Las imágenes transmitidas por los noticieros de los hechos suscitados en la provincia de Colón son deprimentes y desalentadores.
No es posible que una provincia pujante y de gente noble se encuentre sitiada por enfrentamientos entre la Policía Nacional y personas que se han aprovechado de la situación para saquear, vandalizar y provocar desasosiego.
Sí, es cierto que existe el rechazo a la venta de los terrenos de la Zona Libre de Colón por parte de algunos sectores, y están en todo su derecho, pero el fin no siempre justifica los medios. Todos tenemos derecho a disentir, lo que no se aprueba es que se haga a la brava, con pistola en mano y poniendo en peligro la vida de muchos colonenses honestos .
La situación es preocupante, por un lado civiles utilizando armamento de grueso calibre en contra de la Policía, y por el otro denuncias de abuso policial por parte de los agentes del orden público que fueron llamados a proteger y servir.
El centro de Colón se ha convertido en un punto peligroso, donde las balas van y vienen, por parte de civiles y de la policía; las bombas lacrimógenas quedaron en segundo plano; ya no es seguro transitar por este lugar, me contó un amigo empresario que hace negocio en Zona Libre.
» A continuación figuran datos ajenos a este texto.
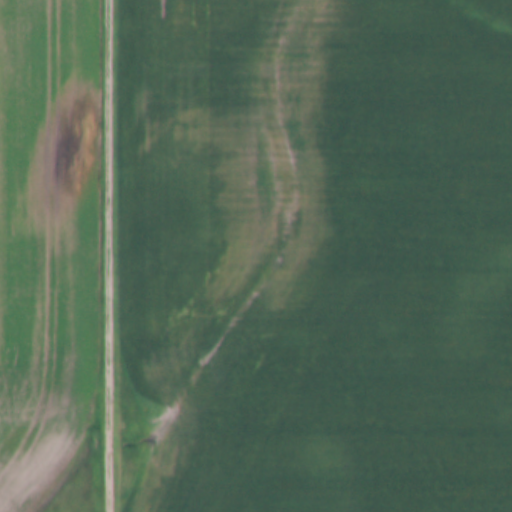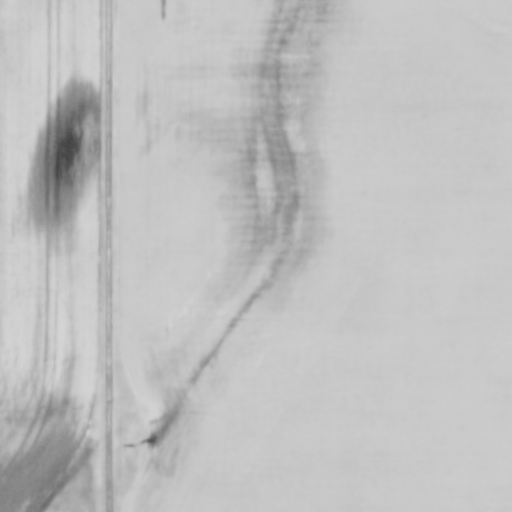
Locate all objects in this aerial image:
road: (112, 256)
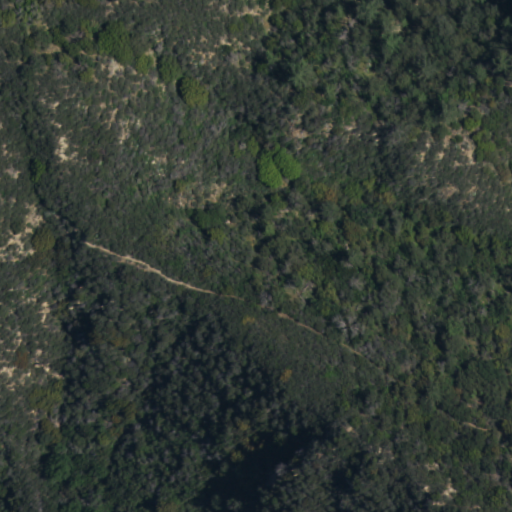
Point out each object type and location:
road: (245, 294)
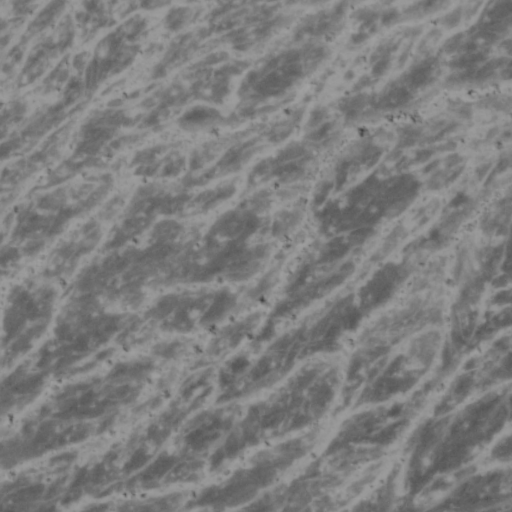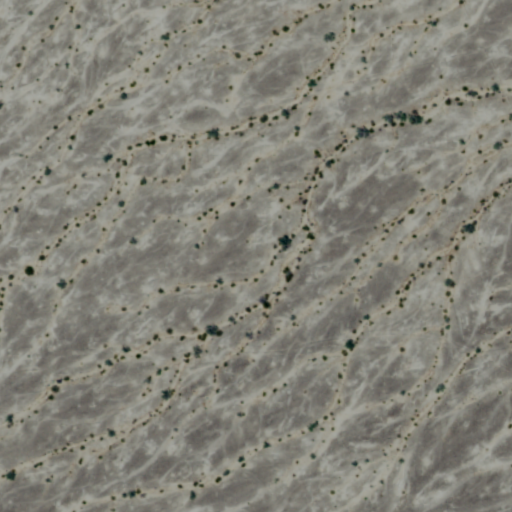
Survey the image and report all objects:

Pero lo que entristece mucho más es que este escenario hostil está siendo visto a nivel internacional. ¿Qué mensaje estamos enviando a los inversionistas y al turista que ve a Panamá como un paraíso en el que hay seguridad? Hay que hacer un alto a la violencia. Eso pide no solo el pueblo colonense sino todo Panamá. Hay que hacer un alto para lograr acercamientos, para conversar, para lograr un punto medio sobre la polémica Ley 72.
Para esto todas las partes involucradas deben ceder, para devolver la paz y la tranquilidad que el colonense necesita, porque más de una docena de heridos de bala y un menor de edad muerto es una estadística deprimente, por lo que no se puede esperar a que se pierda la vida de otra persona inocente para reaccionar.